De plus, ces affects sont « signes » d’une âme impuissante, c’est-à-dire d’un défaut de connaissance, d’idées inadéquates : en effet, ils supposent que l’on considère les évènements comme contingents, c’est-à-dire que l’on ignore leur nécessité. C’est le signe d’une soumission passive aux aléas du sort.

Tous les affects qui en sont dérivés (sécurité, désespoir, contentement, remords) sont dans le même cas : ils ne peuvent être bons en eux-mêmes mais seulement à titre de remèdes.

Ces diff. espèces de crainte et d’espoir ont été définis dans 3, 18, sc2.

Sécurité (securitas) ou « confiance » (Macherey) : espoir sans doute ; cf. aussi déf. 14.

Désespoir : crainte sans doute (idem) ; cf. aussi déf. 15 et explication

Contentement (gaudium) ou « satisfaction » (Macherey) ou « épanouissement » (Appuhn) : joie à l’égard d’une chose qui a été tenue pour douteuse et qui est arrivée inespérement ; cf. aussi déf. 16.

Remords de conscience (conscientiae morsus) ou « resserrement de conscience » (Appuhn) : tristesse opposée au contentement, à l’égard d’une chose passée arrivée contrairement à notre espoir ; cf. aussi déf. 17.

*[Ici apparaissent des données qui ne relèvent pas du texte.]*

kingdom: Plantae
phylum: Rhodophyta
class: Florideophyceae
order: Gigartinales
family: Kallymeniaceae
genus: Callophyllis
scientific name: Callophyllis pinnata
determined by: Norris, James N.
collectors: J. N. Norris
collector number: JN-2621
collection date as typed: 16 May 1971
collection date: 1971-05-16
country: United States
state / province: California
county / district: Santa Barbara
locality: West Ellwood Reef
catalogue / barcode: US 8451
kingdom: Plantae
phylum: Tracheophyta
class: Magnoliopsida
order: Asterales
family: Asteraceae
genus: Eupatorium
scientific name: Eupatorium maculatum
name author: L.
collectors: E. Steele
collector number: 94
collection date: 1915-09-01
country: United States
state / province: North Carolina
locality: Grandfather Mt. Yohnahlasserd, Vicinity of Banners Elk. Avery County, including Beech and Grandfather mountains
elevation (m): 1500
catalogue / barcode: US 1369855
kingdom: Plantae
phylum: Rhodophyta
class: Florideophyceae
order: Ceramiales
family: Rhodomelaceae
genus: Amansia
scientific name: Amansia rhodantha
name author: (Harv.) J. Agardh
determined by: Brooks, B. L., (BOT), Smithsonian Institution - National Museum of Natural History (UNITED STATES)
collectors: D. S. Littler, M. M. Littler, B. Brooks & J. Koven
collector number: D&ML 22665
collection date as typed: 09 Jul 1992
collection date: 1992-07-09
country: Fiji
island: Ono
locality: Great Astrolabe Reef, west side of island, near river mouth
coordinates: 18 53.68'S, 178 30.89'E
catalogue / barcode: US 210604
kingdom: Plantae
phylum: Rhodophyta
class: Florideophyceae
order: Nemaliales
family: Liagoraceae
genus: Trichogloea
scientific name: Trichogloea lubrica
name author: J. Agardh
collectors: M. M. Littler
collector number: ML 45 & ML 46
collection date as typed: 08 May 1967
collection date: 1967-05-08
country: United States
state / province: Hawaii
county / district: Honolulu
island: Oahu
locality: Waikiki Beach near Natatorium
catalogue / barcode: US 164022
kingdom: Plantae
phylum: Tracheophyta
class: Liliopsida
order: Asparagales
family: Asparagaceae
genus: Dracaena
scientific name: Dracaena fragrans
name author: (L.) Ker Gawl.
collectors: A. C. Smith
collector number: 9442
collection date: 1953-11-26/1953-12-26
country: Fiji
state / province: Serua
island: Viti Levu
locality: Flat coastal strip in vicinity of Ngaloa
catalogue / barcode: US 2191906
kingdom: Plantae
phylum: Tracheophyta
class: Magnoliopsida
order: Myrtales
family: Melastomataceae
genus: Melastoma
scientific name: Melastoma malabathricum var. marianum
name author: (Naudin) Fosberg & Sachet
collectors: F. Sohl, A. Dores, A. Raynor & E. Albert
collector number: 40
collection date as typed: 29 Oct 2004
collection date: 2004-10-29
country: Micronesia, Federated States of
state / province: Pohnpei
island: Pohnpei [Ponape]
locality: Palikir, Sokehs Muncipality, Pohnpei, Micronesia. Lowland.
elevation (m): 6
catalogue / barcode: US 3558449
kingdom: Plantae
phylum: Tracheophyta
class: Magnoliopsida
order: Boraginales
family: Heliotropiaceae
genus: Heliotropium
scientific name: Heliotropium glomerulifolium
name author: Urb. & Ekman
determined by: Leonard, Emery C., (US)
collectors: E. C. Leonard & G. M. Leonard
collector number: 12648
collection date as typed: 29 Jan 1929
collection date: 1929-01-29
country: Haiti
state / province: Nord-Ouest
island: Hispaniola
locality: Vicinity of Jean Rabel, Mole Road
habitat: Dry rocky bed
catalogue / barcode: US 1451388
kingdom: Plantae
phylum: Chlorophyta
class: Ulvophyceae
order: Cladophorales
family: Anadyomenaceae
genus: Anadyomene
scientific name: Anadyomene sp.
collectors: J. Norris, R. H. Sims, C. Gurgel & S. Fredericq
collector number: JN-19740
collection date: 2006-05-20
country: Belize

C’est évident des affects de désespoir et de remords, qui sont en eux-mêmes des tristesses. Mais c’est aussi le cas des affects joyeux de sécurité/confiance et de contentement, dans la mesure où ils succèdent à une tristesse (crainte) et ‘y trouent par là attachés.

Ainsi, l’homme vivant sous la conduite de la raison s’efforce d’écarter ces affects, et d’affronter les événements d’une âme égale, et de « commander à la fortune » autant qu’il lui est possible suivant les enseignements de la raison.

Notons une certaine dissymétrie néanmoins entre espoir et crainte : »la crainte doit être éliminée, parce qu’elle est certainement nocive dans tous les cas ; mais un certain degré d’espérance demeure tolérable, et d’ailleurs est inévitable : une éthique de la puissance qui se déploie nécessairement à l’intérieur d’un champ de potentialités, où il y a place pour du possible et pour du contingent, ne peut écarter complètement toute référence à une certaine espérance, à condition qu’en soient mesurés les inconvénients et qu’en soient contrôlés les excès. » (Macherey, 278).